##### Data to process #####

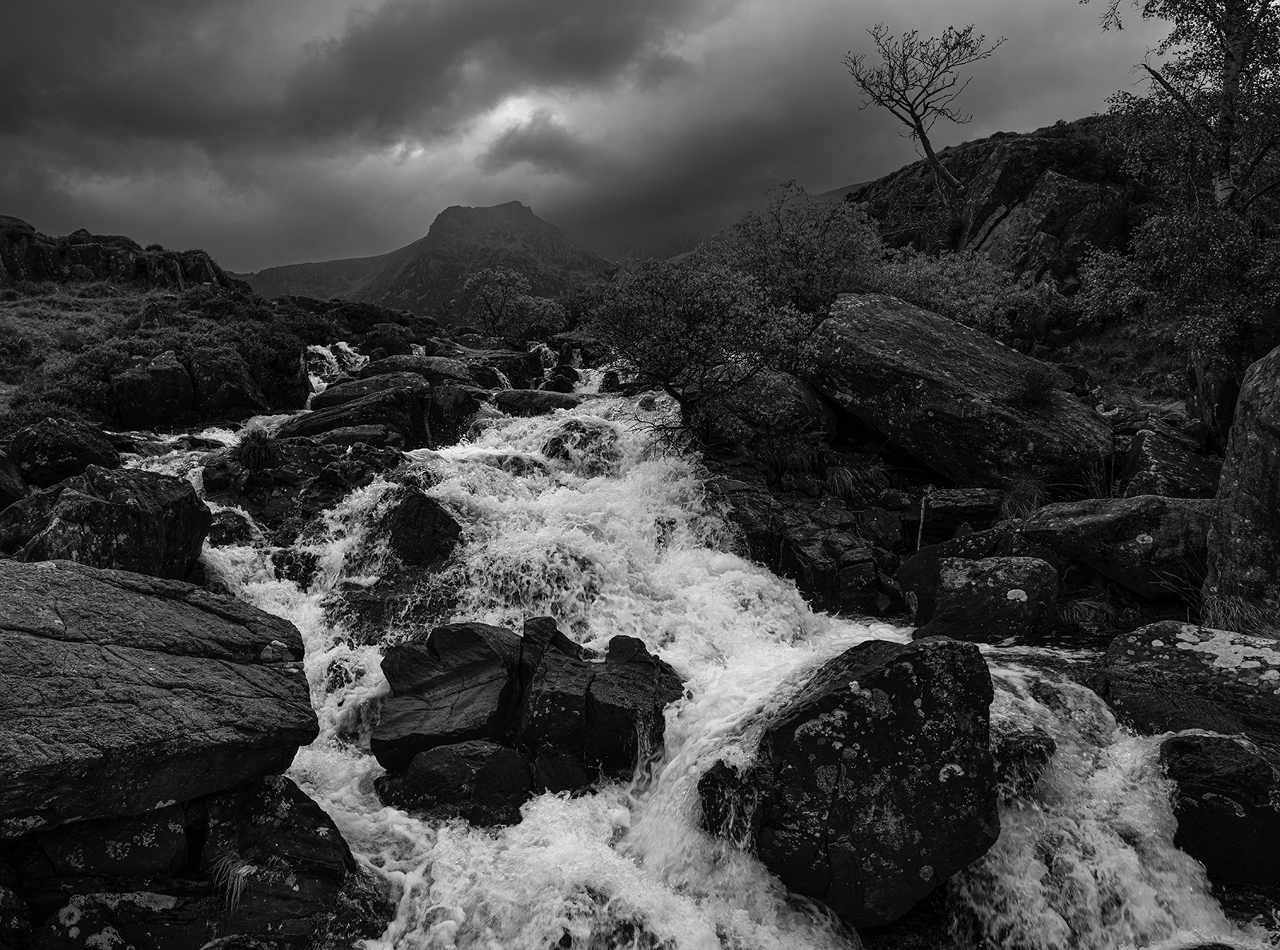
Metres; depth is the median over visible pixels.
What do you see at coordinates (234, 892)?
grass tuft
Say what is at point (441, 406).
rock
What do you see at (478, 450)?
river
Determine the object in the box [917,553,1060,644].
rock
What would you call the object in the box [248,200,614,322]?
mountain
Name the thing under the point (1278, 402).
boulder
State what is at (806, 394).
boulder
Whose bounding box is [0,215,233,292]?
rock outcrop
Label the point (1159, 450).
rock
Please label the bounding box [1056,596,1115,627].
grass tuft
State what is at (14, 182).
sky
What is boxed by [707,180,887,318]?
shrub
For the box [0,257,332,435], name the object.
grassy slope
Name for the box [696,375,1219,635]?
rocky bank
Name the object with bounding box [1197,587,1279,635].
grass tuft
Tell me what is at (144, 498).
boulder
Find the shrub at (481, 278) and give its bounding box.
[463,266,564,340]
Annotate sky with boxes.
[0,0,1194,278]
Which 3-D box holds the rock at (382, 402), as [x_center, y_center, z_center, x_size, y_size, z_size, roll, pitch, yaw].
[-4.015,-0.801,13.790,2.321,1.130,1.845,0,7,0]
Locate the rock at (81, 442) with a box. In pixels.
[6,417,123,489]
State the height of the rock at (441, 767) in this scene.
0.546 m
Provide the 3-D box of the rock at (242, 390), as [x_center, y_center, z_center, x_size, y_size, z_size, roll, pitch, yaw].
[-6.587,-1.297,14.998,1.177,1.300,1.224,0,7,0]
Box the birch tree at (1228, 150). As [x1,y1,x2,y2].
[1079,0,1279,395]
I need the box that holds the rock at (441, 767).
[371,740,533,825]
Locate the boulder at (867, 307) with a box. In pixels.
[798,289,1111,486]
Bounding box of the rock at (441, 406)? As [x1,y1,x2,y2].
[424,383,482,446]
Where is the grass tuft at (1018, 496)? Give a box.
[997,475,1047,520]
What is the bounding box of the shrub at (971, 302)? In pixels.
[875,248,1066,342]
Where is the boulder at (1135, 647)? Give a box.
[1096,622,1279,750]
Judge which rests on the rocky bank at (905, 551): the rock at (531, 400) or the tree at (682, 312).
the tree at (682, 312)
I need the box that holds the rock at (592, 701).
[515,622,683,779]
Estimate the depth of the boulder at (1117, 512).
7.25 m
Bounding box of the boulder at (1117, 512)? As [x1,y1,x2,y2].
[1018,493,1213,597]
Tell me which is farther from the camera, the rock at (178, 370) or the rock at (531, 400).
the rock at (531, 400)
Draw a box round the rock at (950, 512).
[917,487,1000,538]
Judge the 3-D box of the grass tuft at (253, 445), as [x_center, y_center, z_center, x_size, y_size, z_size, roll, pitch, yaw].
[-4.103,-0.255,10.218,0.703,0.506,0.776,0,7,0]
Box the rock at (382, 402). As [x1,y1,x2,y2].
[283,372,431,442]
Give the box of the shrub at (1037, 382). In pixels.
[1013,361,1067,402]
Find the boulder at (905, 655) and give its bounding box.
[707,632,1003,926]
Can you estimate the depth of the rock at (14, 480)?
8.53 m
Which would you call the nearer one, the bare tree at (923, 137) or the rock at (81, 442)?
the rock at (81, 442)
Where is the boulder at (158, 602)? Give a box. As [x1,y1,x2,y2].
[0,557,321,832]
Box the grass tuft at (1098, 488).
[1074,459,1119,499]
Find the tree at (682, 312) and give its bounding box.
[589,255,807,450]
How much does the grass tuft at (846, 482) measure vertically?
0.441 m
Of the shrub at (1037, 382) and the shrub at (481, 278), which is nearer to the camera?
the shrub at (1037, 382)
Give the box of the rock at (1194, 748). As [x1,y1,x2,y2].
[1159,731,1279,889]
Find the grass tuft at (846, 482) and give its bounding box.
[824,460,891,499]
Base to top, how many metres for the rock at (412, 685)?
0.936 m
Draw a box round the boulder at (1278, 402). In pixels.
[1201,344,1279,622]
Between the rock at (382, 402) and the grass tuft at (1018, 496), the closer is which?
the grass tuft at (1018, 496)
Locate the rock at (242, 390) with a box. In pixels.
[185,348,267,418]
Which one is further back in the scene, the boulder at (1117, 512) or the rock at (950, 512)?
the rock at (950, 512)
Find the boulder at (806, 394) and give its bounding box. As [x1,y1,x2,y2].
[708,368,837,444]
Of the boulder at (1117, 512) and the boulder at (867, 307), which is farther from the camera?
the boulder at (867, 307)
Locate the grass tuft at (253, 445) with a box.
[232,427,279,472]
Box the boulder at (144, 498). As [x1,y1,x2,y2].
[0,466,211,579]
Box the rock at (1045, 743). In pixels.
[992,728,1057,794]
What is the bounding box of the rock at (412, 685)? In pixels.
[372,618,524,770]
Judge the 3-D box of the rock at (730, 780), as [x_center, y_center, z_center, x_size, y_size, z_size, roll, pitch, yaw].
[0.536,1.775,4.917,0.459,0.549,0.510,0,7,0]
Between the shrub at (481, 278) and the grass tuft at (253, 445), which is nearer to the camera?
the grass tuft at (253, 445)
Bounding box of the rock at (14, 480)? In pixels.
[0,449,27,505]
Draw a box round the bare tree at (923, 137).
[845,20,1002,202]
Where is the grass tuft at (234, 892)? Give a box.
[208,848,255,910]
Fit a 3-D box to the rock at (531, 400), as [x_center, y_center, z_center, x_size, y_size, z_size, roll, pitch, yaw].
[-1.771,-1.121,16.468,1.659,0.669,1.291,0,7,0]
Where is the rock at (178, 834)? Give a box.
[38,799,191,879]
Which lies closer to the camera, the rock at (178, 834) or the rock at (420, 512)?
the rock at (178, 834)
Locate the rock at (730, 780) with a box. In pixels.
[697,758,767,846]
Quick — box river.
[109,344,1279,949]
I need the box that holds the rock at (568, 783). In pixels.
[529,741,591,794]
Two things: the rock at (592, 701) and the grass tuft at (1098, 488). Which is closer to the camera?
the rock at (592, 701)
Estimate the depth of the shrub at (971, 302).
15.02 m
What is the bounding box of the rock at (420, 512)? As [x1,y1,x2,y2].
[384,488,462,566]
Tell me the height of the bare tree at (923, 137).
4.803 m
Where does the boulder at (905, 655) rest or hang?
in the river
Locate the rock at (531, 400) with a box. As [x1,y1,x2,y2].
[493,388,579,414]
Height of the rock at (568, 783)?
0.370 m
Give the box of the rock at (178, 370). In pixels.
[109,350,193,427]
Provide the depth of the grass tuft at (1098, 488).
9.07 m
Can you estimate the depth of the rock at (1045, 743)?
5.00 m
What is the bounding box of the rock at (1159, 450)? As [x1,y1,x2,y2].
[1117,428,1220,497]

#####

**What you have to do:**
Every entry must be written out exactly, with all pictures left out.

**Exercise result:**
Metres; depth is the median over visible pixels.
What do you see at coordinates (234, 892)?
grass tuft
Say what is at point (441, 406).
rock
What do you see at (478, 450)?
river
Determine the object in the box [917,553,1060,644].
rock
What would you call the object in the box [248,200,614,322]?
mountain
Name the thing under the point (1278, 402).
boulder
State what is at (806, 394).
boulder
Whose bounding box is [0,215,233,292]?
rock outcrop
Label the point (1159, 450).
rock
Please label the bounding box [1056,596,1115,627].
grass tuft
State what is at (14, 182).
sky
What is boxed by [707,180,887,318]?
shrub
For the box [0,257,332,435], name the object.
grassy slope
Name for the box [696,375,1219,635]?
rocky bank
Name the object with bounding box [1197,587,1279,635].
grass tuft
Tell me what is at (144, 498).
boulder
Find the shrub at (481, 278) and give its bounding box.
[463,266,564,340]
Annotate sky with boxes.
[0,0,1194,278]
Which 3-D box holds the rock at (382, 402), as [x_center, y_center, z_center, x_size, y_size, z_size, roll, pitch, yaw].
[-4.015,-0.801,13.790,2.321,1.130,1.845,0,7,0]
Locate the rock at (81, 442) with a box. In pixels.
[6,417,123,489]
State the height of the rock at (441, 767) in this scene.
0.546 m
Provide the 3-D box of the rock at (242, 390), as [x_center, y_center, z_center, x_size, y_size, z_size, roll, pitch, yaw].
[-6.587,-1.297,14.998,1.177,1.300,1.224,0,7,0]
Box the birch tree at (1228, 150). As [x1,y1,x2,y2].
[1079,0,1279,395]
I need the box that holds the rock at (441, 767).
[371,740,533,825]
Locate the boulder at (867, 307) with a box. In pixels.
[798,289,1111,486]
Bounding box of the rock at (441, 406)? As [x1,y1,x2,y2].
[424,383,482,446]
Where is the grass tuft at (1018, 496)? Give a box.
[997,475,1047,520]
What is the bounding box of the shrub at (971, 302)? In pixels.
[875,248,1066,342]
Where is the boulder at (1135, 647)? Give a box.
[1096,622,1279,750]
Judge which rests on the rocky bank at (905, 551): the rock at (531, 400) or the tree at (682, 312).
the tree at (682, 312)
I need the box that holds the rock at (592, 701).
[515,622,683,779]
Estimate the depth of the boulder at (1117, 512).
7.25 m
Bounding box of the boulder at (1117, 512)? As [x1,y1,x2,y2].
[1018,493,1213,597]
Tell me which is farther from the camera, the rock at (178, 370) or the rock at (531, 400).
the rock at (531, 400)
Draw a box round the rock at (950, 512).
[917,487,1000,538]
Judge the 3-D box of the grass tuft at (253, 445), as [x_center, y_center, z_center, x_size, y_size, z_size, roll, pitch, yaw].
[-4.103,-0.255,10.218,0.703,0.506,0.776,0,7,0]
Box the rock at (382, 402). As [x1,y1,x2,y2].
[283,372,431,442]
Give the box of the shrub at (1037, 382). In pixels.
[1013,361,1067,402]
Find the boulder at (905, 655) and give its bounding box.
[707,632,1003,926]
Can you estimate the depth of the rock at (14, 480)?
8.53 m
Which would you call the nearer one, the bare tree at (923, 137) or the rock at (81, 442)?
the rock at (81, 442)
Where is the boulder at (158, 602)? Give a box. As [x1,y1,x2,y2].
[0,557,321,832]
Box the grass tuft at (1098, 488).
[1074,459,1119,499]
Find the tree at (682, 312) and give its bounding box.
[589,255,807,450]
How much does the grass tuft at (846, 482) measure vertically?
0.441 m
Of the shrub at (1037, 382) and the shrub at (481, 278), which is nearer to the camera?
the shrub at (1037, 382)
Give the box of the rock at (1194, 748). As [x1,y1,x2,y2].
[1159,731,1279,889]
Find the grass tuft at (846, 482) and give its bounding box.
[824,460,891,499]
Base to top, how many metres for the rock at (412, 685)?
0.936 m
Draw a box round the boulder at (1278, 402). In pixels.
[1201,344,1279,622]
Between the rock at (382, 402) and the grass tuft at (1018, 496), the closer is which?
the grass tuft at (1018, 496)
Locate the rock at (242, 390) with a box. In pixels.
[185,348,267,418]
Which one is further back in the scene, the boulder at (1117, 512) or the rock at (950, 512)?
the rock at (950, 512)
Find the boulder at (806, 394) and give its bounding box. As [x1,y1,x2,y2].
[708,368,837,444]
Of the boulder at (1117, 512) and the boulder at (867, 307), which is farther from the camera?
the boulder at (867, 307)
Locate the grass tuft at (253, 445) with a box.
[232,427,279,472]
Box the boulder at (144, 498). As [x1,y1,x2,y2].
[0,466,211,579]
Box the rock at (1045, 743). In pixels.
[992,728,1057,794]
What is the bounding box of the rock at (412, 685)? In pixels.
[372,618,524,770]
Judge the 3-D box of the rock at (730, 780), as [x_center, y_center, z_center, x_size, y_size, z_size, roll, pitch, yaw].
[0.536,1.775,4.917,0.459,0.549,0.510,0,7,0]
Between the shrub at (481, 278) and the grass tuft at (253, 445), which is nearer to the camera?
the grass tuft at (253, 445)
Bounding box of the rock at (14, 480)? In pixels.
[0,449,27,505]
Draw a box round the bare tree at (923, 137).
[845,20,1002,202]
Where is the grass tuft at (234, 892)? Give a box.
[208,848,255,910]
Fit a 3-D box to the rock at (531, 400), as [x_center, y_center, z_center, x_size, y_size, z_size, roll, pitch, yaw].
[-1.771,-1.121,16.468,1.659,0.669,1.291,0,7,0]
Where is the rock at (178, 834)? Give a box.
[38,799,191,879]
Which lies closer to the camera, the rock at (178, 834) or the rock at (420, 512)?
the rock at (178, 834)
Locate the rock at (730, 780) with a box. In pixels.
[697,758,767,846]
Quick — box river.
[109,344,1279,949]
I need the box that holds the rock at (568, 783). In pixels.
[529,741,591,794]
Two things: the rock at (592, 701) and the grass tuft at (1098, 488). Which is closer to the camera?
the rock at (592, 701)
Estimate the depth of the shrub at (971, 302).
15.02 m
What is the bounding box of the rock at (420, 512)? As [x1,y1,x2,y2].
[384,488,462,566]
Tell me the height of the bare tree at (923, 137).
4.803 m
Where does the boulder at (905, 655) rest or hang?
in the river
Locate the rock at (531, 400) with a box. As [x1,y1,x2,y2].
[493,388,579,414]
Height of the rock at (568, 783)?
0.370 m
Give the box of the rock at (178, 370). In pixels.
[109,350,193,427]
Provide the depth of the grass tuft at (1098, 488).
9.07 m
Can you estimate the depth of the rock at (1045, 743)?
5.00 m
What is the bounding box of the rock at (1159, 450)? As [x1,y1,x2,y2].
[1117,428,1220,497]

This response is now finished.